Golf Department unveils hole 2 plan
The Aspen Times
Aspen’s Golf Department unveiled plans for an estimated $150,000 project Friday aimed at improving irrigation and playability of hole No. 2 at the Aspen Golf Club.
Golf Director Steve Aitken detailed the project, which includes replacing No. 2’s pond with a water design similar to the one found just before the green on the par-5 No. 15. The new pond will be supplied with Castle Creek water.
The landing area for No. 2 will be at least 15 yards wider, Aitken said, and crews also plan to remove the bunker that sits in front of No. 3’s green. The $150,000 cost is already approved and within budget for the Parks Department, which will finance the project with the Golf Department. Aitken said his department is expected to check in with the Aspen City Council at a later date.

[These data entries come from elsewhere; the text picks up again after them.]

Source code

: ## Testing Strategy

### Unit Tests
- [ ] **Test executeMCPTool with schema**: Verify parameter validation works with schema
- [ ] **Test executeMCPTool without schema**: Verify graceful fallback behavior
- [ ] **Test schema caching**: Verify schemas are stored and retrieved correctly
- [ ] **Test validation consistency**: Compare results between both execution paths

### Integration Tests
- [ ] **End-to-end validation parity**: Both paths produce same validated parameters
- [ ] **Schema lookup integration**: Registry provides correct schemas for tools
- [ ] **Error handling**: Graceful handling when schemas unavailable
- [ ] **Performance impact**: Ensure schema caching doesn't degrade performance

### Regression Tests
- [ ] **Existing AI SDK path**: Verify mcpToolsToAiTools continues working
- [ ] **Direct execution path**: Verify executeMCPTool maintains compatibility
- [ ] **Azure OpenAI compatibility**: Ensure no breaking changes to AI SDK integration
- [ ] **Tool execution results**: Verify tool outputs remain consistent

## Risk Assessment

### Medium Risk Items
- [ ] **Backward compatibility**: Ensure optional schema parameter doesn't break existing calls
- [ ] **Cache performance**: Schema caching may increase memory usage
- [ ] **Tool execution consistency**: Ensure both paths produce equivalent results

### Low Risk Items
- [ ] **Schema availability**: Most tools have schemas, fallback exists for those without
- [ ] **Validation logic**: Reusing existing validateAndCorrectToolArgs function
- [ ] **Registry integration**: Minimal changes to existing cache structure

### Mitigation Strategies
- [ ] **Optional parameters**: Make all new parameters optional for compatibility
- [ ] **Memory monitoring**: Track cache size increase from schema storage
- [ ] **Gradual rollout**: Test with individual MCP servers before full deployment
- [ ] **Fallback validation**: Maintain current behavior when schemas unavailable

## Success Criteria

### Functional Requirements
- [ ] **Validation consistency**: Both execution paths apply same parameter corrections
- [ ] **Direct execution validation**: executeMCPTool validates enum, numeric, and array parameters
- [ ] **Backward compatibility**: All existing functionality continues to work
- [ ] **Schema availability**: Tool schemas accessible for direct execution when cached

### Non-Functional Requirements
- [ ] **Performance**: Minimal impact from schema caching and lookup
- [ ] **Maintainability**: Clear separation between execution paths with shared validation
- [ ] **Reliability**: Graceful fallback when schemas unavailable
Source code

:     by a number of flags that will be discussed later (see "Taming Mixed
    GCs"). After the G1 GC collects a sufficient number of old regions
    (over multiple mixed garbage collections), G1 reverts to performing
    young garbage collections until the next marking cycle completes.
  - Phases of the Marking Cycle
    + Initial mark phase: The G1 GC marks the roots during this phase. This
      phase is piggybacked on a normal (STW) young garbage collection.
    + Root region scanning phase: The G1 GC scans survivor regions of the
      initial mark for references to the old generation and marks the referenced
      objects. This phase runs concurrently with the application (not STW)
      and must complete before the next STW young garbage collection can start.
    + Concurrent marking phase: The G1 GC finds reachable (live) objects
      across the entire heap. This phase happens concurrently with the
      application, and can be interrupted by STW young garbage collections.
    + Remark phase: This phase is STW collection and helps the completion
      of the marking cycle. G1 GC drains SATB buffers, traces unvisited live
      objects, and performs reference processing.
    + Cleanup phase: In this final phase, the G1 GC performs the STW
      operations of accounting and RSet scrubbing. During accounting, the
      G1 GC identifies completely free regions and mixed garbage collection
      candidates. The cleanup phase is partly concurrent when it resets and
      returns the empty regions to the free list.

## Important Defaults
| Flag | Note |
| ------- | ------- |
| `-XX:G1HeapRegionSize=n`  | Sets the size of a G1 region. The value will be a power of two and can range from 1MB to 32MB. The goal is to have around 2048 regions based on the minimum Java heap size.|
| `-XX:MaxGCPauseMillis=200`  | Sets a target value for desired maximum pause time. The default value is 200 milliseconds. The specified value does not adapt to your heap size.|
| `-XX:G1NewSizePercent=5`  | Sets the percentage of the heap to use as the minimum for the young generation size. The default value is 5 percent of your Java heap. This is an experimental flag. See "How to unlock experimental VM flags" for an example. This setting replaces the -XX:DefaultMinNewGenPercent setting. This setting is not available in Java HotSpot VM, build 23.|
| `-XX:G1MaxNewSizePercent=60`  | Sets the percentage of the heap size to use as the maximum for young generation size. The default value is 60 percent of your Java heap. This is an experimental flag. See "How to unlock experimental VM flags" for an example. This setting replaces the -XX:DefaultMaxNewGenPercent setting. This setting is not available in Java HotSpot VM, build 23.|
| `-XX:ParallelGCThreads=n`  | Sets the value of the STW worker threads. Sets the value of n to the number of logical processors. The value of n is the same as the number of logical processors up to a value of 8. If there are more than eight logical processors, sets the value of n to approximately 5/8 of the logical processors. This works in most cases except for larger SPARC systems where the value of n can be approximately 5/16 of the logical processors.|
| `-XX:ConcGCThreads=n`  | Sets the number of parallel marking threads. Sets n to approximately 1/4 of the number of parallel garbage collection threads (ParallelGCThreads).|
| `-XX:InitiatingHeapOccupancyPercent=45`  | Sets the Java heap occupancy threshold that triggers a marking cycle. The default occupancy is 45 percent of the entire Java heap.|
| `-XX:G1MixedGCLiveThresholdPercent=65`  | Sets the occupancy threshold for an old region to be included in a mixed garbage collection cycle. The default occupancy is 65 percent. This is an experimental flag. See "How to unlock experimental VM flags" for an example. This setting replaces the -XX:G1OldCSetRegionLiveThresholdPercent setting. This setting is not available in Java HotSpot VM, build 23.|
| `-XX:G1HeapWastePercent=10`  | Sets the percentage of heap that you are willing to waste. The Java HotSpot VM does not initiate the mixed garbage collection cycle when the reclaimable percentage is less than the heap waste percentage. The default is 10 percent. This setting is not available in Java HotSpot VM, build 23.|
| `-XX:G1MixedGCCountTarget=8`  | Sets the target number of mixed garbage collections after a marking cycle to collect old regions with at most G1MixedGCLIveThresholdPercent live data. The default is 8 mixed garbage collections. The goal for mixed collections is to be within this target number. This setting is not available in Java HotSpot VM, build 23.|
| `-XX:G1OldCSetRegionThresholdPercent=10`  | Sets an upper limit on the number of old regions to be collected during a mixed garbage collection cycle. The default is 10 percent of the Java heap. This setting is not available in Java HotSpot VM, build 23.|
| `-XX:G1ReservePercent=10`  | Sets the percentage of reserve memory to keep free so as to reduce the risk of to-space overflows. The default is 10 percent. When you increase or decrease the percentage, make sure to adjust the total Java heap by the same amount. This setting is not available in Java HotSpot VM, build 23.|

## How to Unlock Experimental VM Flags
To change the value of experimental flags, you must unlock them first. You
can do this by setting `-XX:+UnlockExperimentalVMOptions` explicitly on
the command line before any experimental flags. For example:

Construction is scheduled for spring 2015, and Aitken hopes to have the course fully functional by June 1. During the work, hole No. 2 will play as a par 3 at a length of about 120 yards.
The plan is included in the city’s Golf Course Master Plan, which was designed, in part, by golf-course architect Rick Phelps 20 years ago. Phelps continues to work with the city on design, which Aitken said might deserve a fresh look in the coming years. Aitken added that future plans call for the rebuilding of hole No. 2’s green, as well, because the current one “does not receive shots well.”
The club’s irrigation system has been in place for seven years but just recently gained access to effluent, or treated water. Working with the Water Department and the Aspen Consolidated Sanitation District, officials found they could deliver water from the sanitation district to the course. To make this possible, the course needs a pond on the lower end of the golf course.
“We need the right amount of water in (No. 2’s) pond to irrigate the golf course properly with the new advent of effluent water,” Aitken said. “And so we have a great opportunity not only to make a really good pond but make it a great, playable hole by doing that.”
All greens will be watered using the Castle Creek supply, while the rest of the course will come from effluent sources. Currently, the entire golf course is watered using the pond from No. 15.
According to Aitken, treated water from the sanitation plant gets dumped into the Roaring Fork River. With the new golf-course design, that water will have one more filtration system as it runs through the course’s turf.
“It’s a great environmental move,” Aitken said.
The new plan also calls for the addition of two native areas, one that runs from behind No. 1’s green to behind No. 3’s green. The second native area will run along the left side of No. 2 just before the fairway. The two areas will make up more than an acre.
Parks Director Jeff Woods said he doesn’t expect the need to hire any subcontractors, as city crews will handle the work.